Cast jells in The Wedding Party's comedy about class warfare, love, and familial dysfunction

    1 of 1 2 of 1

      By Kristen Thomson. Directed by Ann Hodges. An Arts Club Theatre Company production, in partnership with Prairie Theatre Exchange. At the Goldcorp Stage at the BMO Theatre Centre on Wednesday, March 4. Continues until March 22

      The underlying chaos of a wedding is in the tension of families forced together because two people fall for each other and decide to celebrate their union with a legally binding contract. In other words, it’s the perfect setting for a comedy—particularly one about class warfare, love, and familial dysfunction.

      Toronto playwright Kristen Thomson mines this territory reasonably well in The Wedding Party, which features a sprawling cast of characters, but only six actors, meaning each cast member is playing multiple roles. In a smart move, Sherry and Jack Jr., the wedded couple, are only mentioned and seen in shadow or from behind in video projections. We find out three things immediately: Sherry and Jack Jr. had a whirlwind romance; Jack Jr.’s family is very rich and spent hundreds of thousands of dollars on this wedding; and secretly Jack Sr. (Todd Thomson is not thrilled about the match. He believes Sherry and her family are beneath him, even as he’s cracking jokes about the size of his new daughter-in-law’s breasts and trying to put on a show of how worldly he is, particularly compared to Maddy (Jane Spidell), Sherry’s mom, whose insecurities and “big mouth” are exacerbated by her fondness for alcohol.

      When Maddy overhears Jack Sr. trash-talking Sherry, the façade of politeness crumbles and they go head to head. High jinks ensue when Tony, Jack Sr.’s long-estranged identical twin, shows up. Tony and Maddy bond and flirt, and Jack Sr.’s wife, Margaret (Luisa Jojic), can’t tell the brothers apart. Conflicts escalate and reach a fever pitch when Sherry and Jack Jr. take off and the wedding party is left to deal with the fact that they’ve maybe ruined the couple’s day.

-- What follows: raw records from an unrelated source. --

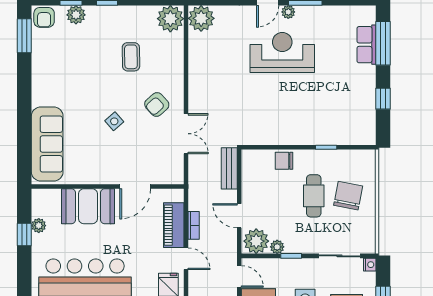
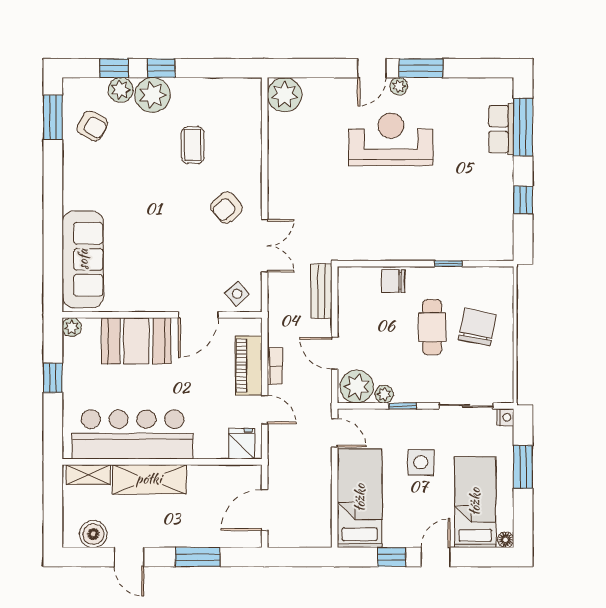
armchair: (44, 17) -> (92, 126), moved, turned -61
plant: (170, 19) -> (152, 95), moved
side table: (114, 121) -> (237, 294), moved
plant: (39, 226) -> (72, 327), moved

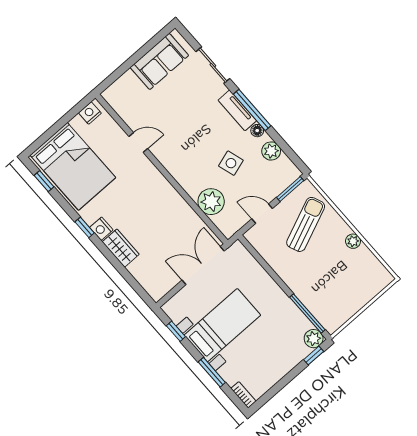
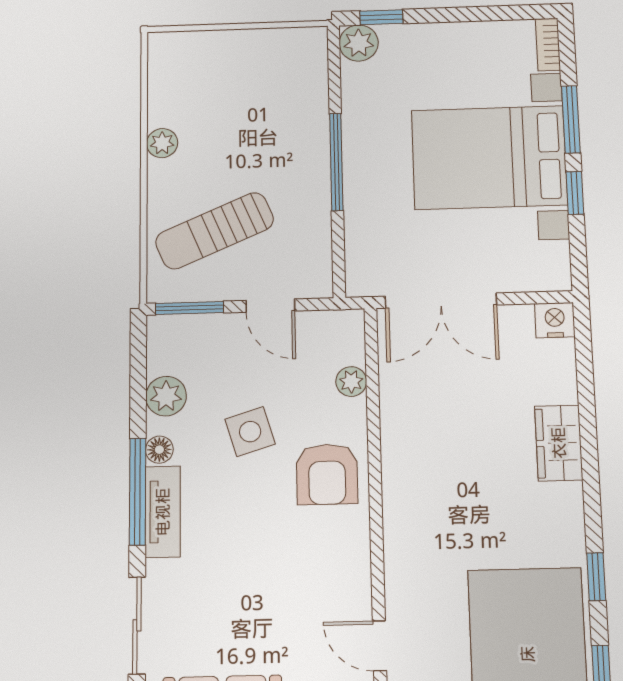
door: (138, 142) -> (379, 646), moved
armchair: (192, 171) -> (327, 474), added
plant: (211, 202) -> (351, 382), width x0.53, depth x0.53
window: (85, 227) -> (596, 577), moved
nightstand: (101, 229) -> (555, 320), moved, turned -90
window: (307, 314) -> (336, 162), moved
bed with nightstands: (222, 325) -> (489, 158), width x1.36
window: (176, 331) -> (575, 193), moved

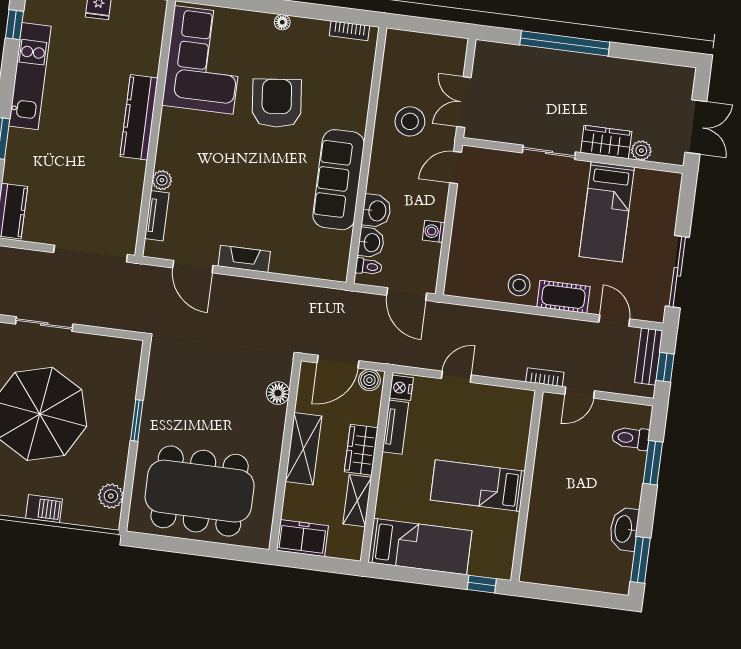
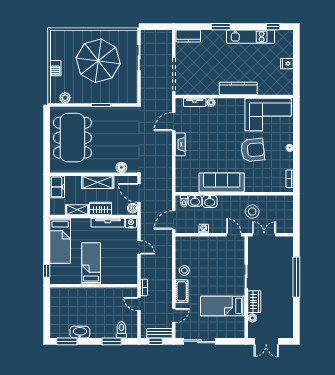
tv unit: (395, 427) -> (108, 223), width x1.41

      The entire cast works well together, and each actor has at least one moment in which they get to really earn the spotlight, but the standout is Spidell as Maddy. Drunk, single, working-class mother of the bride could be a mess of stereotypes in another actor’s hands, but Spidell brings the necessary nuance and humanity, transforming Maddy into a complex, fierce, funny, and sympathetic character.

      There are a lot of laugh-out-loud moments throughout The Wedding Party, but the play is not as comedically sharp as it could be. Some of the jokes are so old and tired that they feel like relics of a different era, whereas other scenes are so absurdist and clever that they’re a total delight. With so much going on, the pace needs to be brisk, and slightly tighter direction could make the farcical elements feel fresher. But thanks to some inspired performances and genuinely hilarious moments, The Wedding Party mostly lives up to its name.